**DATA TO EXAMINE:**
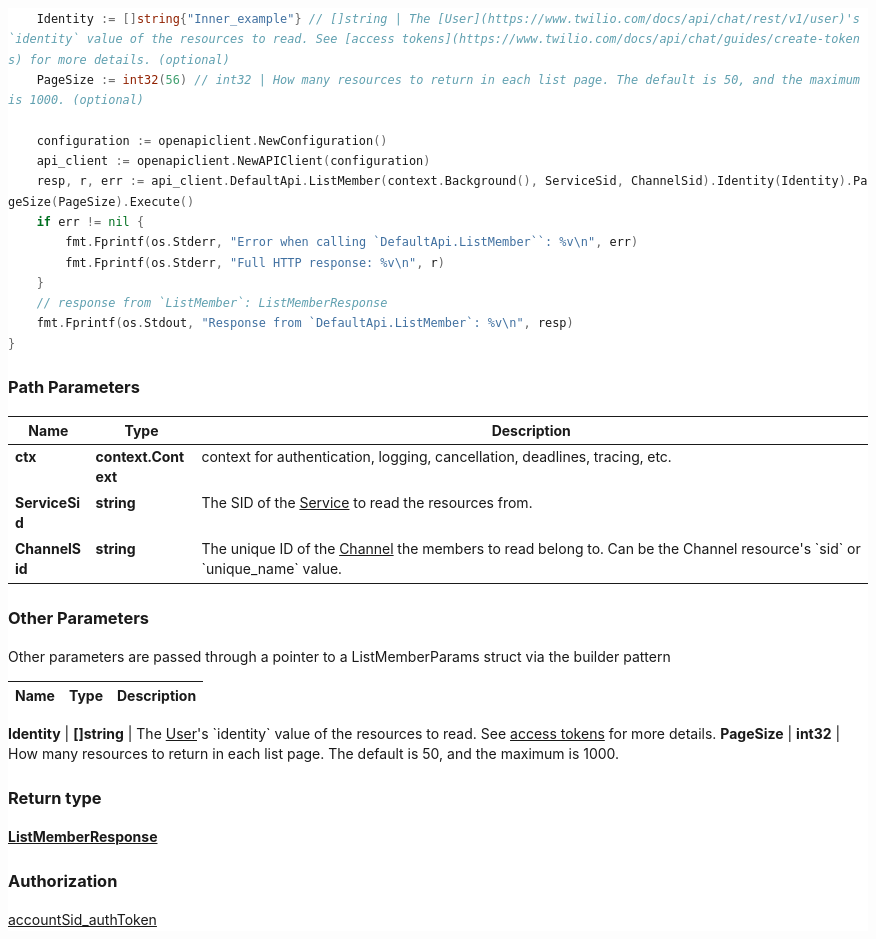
 ```go
    Identity := []string{"Inner_example"} // []string | The [User](https://www.twilio.com/docs/api/chat/rest/v1/user)'s `identity` value of the resources to read. See [access tokens](https://www.twilio.com/docs/api/chat/guides/create-tokens) for more details. (optional)
    PageSize := int32(56) // int32 | How many resources to return in each list page. The default is 50, and the maximum is 1000. (optional)

    configuration := openapiclient.NewConfiguration()
    api_client := openapiclient.NewAPIClient(configuration)
    resp, r, err := api_client.DefaultApi.ListMember(context.Background(), ServiceSid, ChannelSid).Identity(Identity).PageSize(PageSize).Execute()
    if err != nil {
        fmt.Fprintf(os.Stderr, "Error when calling `DefaultApi.ListMember``: %v\n", err)
        fmt.Fprintf(os.Stderr, "Full HTTP response: %v\n", r)
    }
    // response from `ListMember`: ListMemberResponse
    fmt.Fprintf(os.Stdout, "Response from `DefaultApi.ListMember`: %v\n", resp)
}
```

### Path Parameters


Name | Type | Description
------------- | ------------- | -------------
**ctx** | **context.Context** | context for authentication, logging, cancellation, deadlines, tracing, etc.
**ServiceSid** | **string** | The SID of the [Service](https://www.twilio.com/docs/api/chat/rest/services) to read the resources from.
**ChannelSid** | **string** | The unique ID of the [Channel](https://www.twilio.com/docs/api/chat/rest/channels) the members to read belong to. Can be the Channel resource&#39;s &#x60;sid&#x60; or &#x60;unique_name&#x60; value.

### Other Parameters

Other parameters are passed through a pointer to a ListMemberParams struct via the builder pattern


Name | Type | Description
------------- | ------------- | -------------


 **Identity** | **[]string** | The [User](https://www.twilio.com/docs/api/chat/rest/v1/user)&#39;s &#x60;identity&#x60; value of the resources to read. See [access tokens](https://www.twilio.com/docs/api/chat/guides/create-tokens) for more details.
 **PageSize** | **int32** | How many resources to return in each list page. The default is 50, and the maximum is 1000.

### Return type

[**ListMemberResponse**](ListMemberResponse.md)

### Authorization

[accountSid_authToken](../README.md#accountSid_authToken)

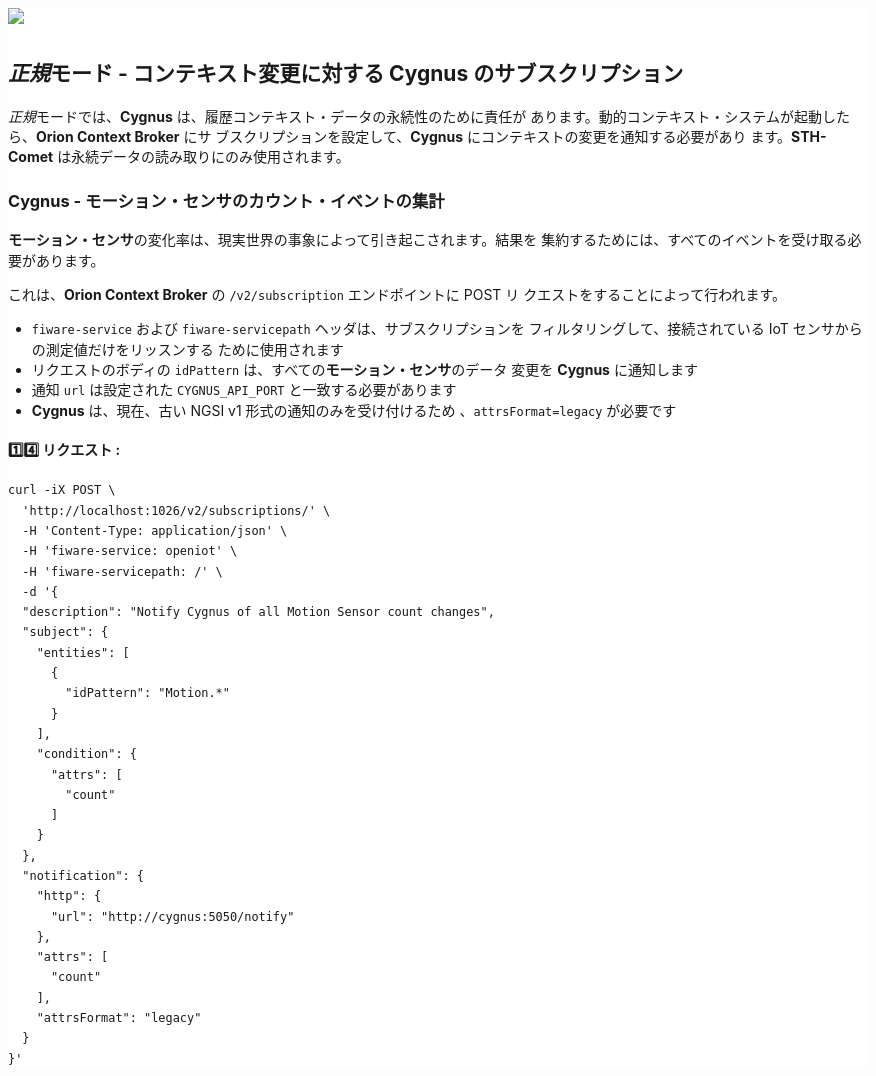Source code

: ![](https://fiware.github.io/tutorials.Short-Term-History/img/door-open.gif)

<a name="formal-mode---subscribing-cygnus-to-context-changes"></a>

## *正規*モード - コンテキスト変更に対する Cygnus のサブスクリプション

*正規*モードでは、**Cygnus** は、履歴コンテキスト・データの永続性のために責任が
あります。動的コンテキスト・システムが起動したら、**Orion Context Broker** にサ
ブスクリプションを設定して、**Cygnus** にコンテキストの変更を通知する必要があり
ます。**STH-Comet** は永続データの読み取りにのみ使用されます。

<a name="cygnus---aggregate-motion-sensor-count-events"></a>

### Cygnus - モーション・センサのカウント・イベントの集計

**モーション・センサ**の変化率は、現実世界の事象によって引き起こされます。結果を
集約するためには、すべてのイベントを受け取る必要があります。

これは、**Orion Context Broker** の `/v2/subscription` エンドポイントに POST リ
クエストをすることによって行われます。

-   `fiware-service` および `fiware-servicepath` ヘッダは、サブスクリプションを
    フィルタリングして、接続されている IoT センサからの測定値だけをリッスンする
    ために使用されます
-   リクエストのボディの `idPattern` は、すべての**モーション・センサ**のデータ
    変更を **Cygnus** に通知します
-   通知 `url` は設定された `CYGNUS_API_PORT` と一致する必要があります
-   **Cygnus** は、現在、古い NGSI v1 形式の通知のみを受け付けるため
    、`attrsFormat=legacy` が必要です

#### :one::four: リクエスト :

```console
curl -iX POST \
  'http://localhost:1026/v2/subscriptions/' \
  -H 'Content-Type: application/json' \
  -H 'fiware-service: openiot' \
  -H 'fiware-servicepath: /' \
  -d '{
  "description": "Notify Cygnus of all Motion Sensor count changes",
  "subject": {
    "entities": [
      {
        "idPattern": "Motion.*"
      }
    ],
    "condition": {
      "attrs": [
        "count"
      ]
    }
  },
  "notification": {
    "http": {
      "url": "http://cygnus:5050/notify"
    },
    "attrs": [
      "count"
    ],
    "attrsFormat": "legacy"
  }
}'
```
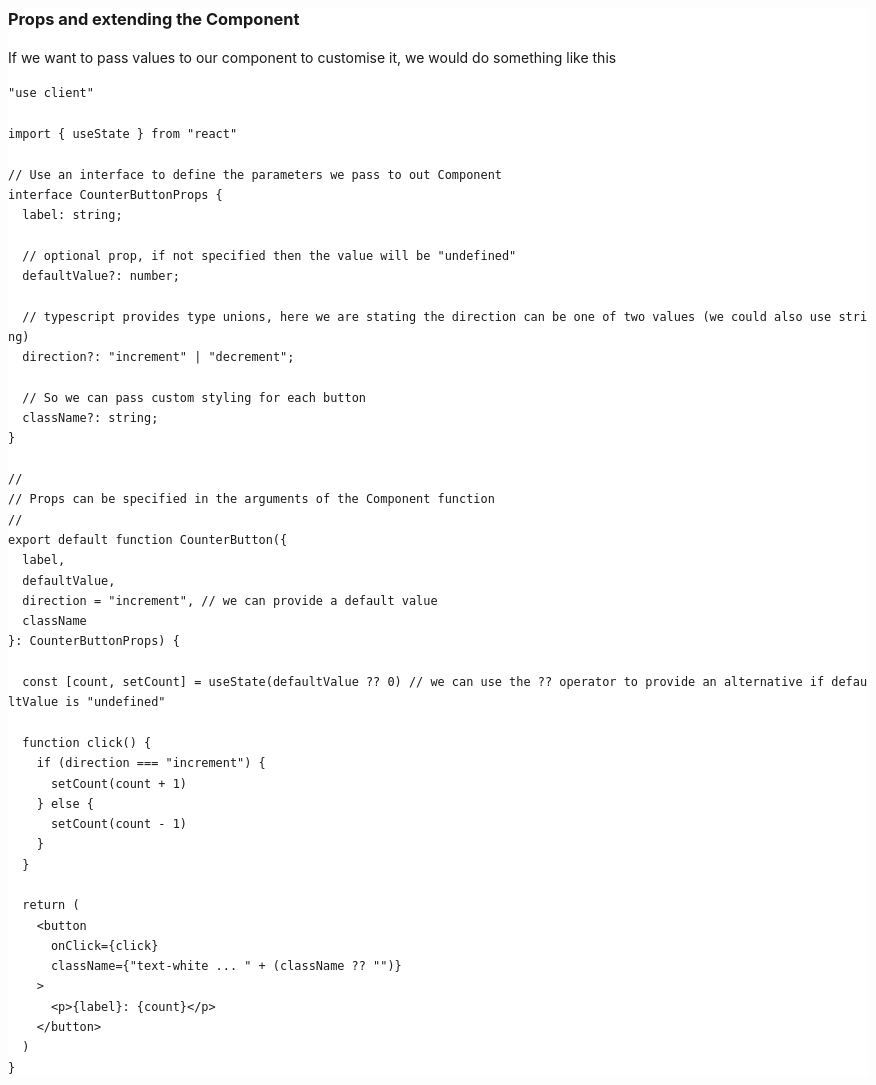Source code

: ### Props and extending the Component

If we want to pass values to our component to customise it, we would do something like this

```tsx
"use client"

import { useState } from "react"

// Use an interface to define the parameters we pass to out Component
interface CounterButtonProps {
  label: string;

  // optional prop, if not specified then the value will be "undefined"
  defaultValue?: number; 

  // typescript provides type unions, here we are stating the direction can be one of two values (we could also use string)
  direction?: "increment" | "decrement";

  // So we can pass custom styling for each button
  className?: string;
}

//
// Props can be specified in the arguments of the Component function
//
export default function CounterButton({ 
  label, 
  defaultValue, 
  direction = "increment", // we can provide a default value
  className 
}: CounterButtonProps) {

  const [count, setCount] = useState(defaultValue ?? 0) // we can use the ?? operator to provide an alternative if defaultValue is "undefined"

  function click() {
    if (direction === "increment") {
      setCount(count + 1)
    } else {
      setCount(count - 1)
    }
  }

  return (
    <button 
      onClick={click}
      className={"text-white ... " + (className ?? "")}
    >
      <p>{label}: {count}</p>
    </button>
  )
}
```
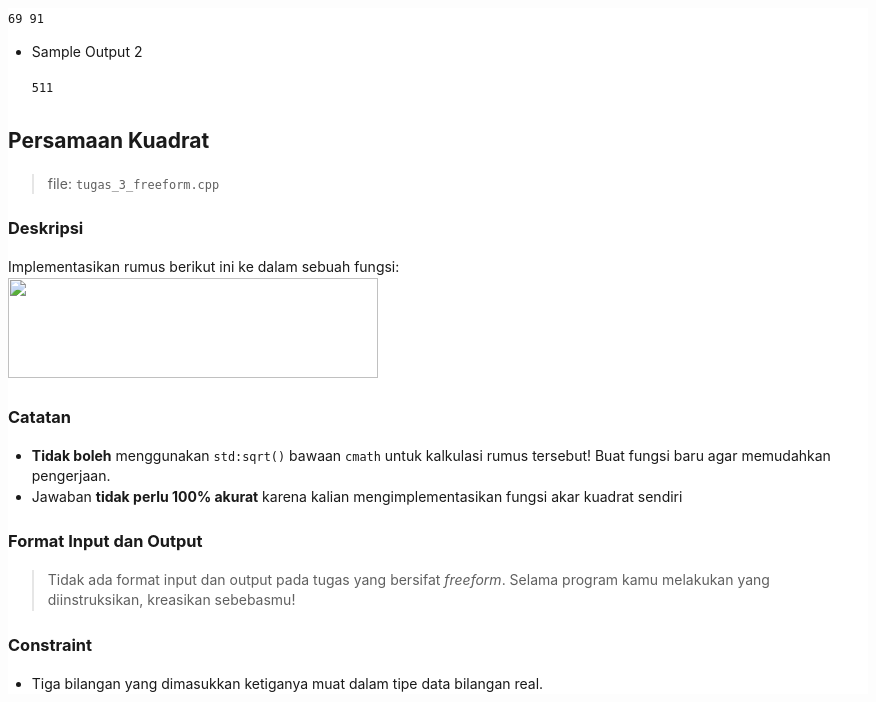   
  ```
  69 91
  ```

* Sample Output 2

  
  ```
  511
  ```

## Persamaan Kuadrat
> file: `tugas_3_freeform.cpp`

### Deskripsi
Implementasikan rumus berikut ini ke dalam sebuah fungsi:  
<img src="https://i.ibb.co/w7c6Bc0/eq.png" width="370" height="100">  

### Catatan  
- **Tidak boleh** menggunakan `std:sqrt()` bawaan `cmath` untuk kalkulasi rumus tersebut! Buat fungsi baru agar memudahkan pengerjaan.
- Jawaban **tidak perlu 100% akurat** karena kalian mengimplementasikan fungsi akar kuadrat sendiri


### Format Input dan Output
> Tidak ada format input dan output pada tugas yang bersifat *freeform*. Selama program kamu melakukan yang diinstruksikan, kreasikan sebebasmu! 

### Constraint
  
* Tiga bilangan yang dimasukkan ketiganya muat dalam tipe data bilangan real.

**TASK BRIEF:** If a line in the records contains the word "POST", copy it.

**RESPONSE AREA:**
これは、**Orion Context Broker** の `/v2/subscription` エンドポイントに POST リ
curl -iX POST \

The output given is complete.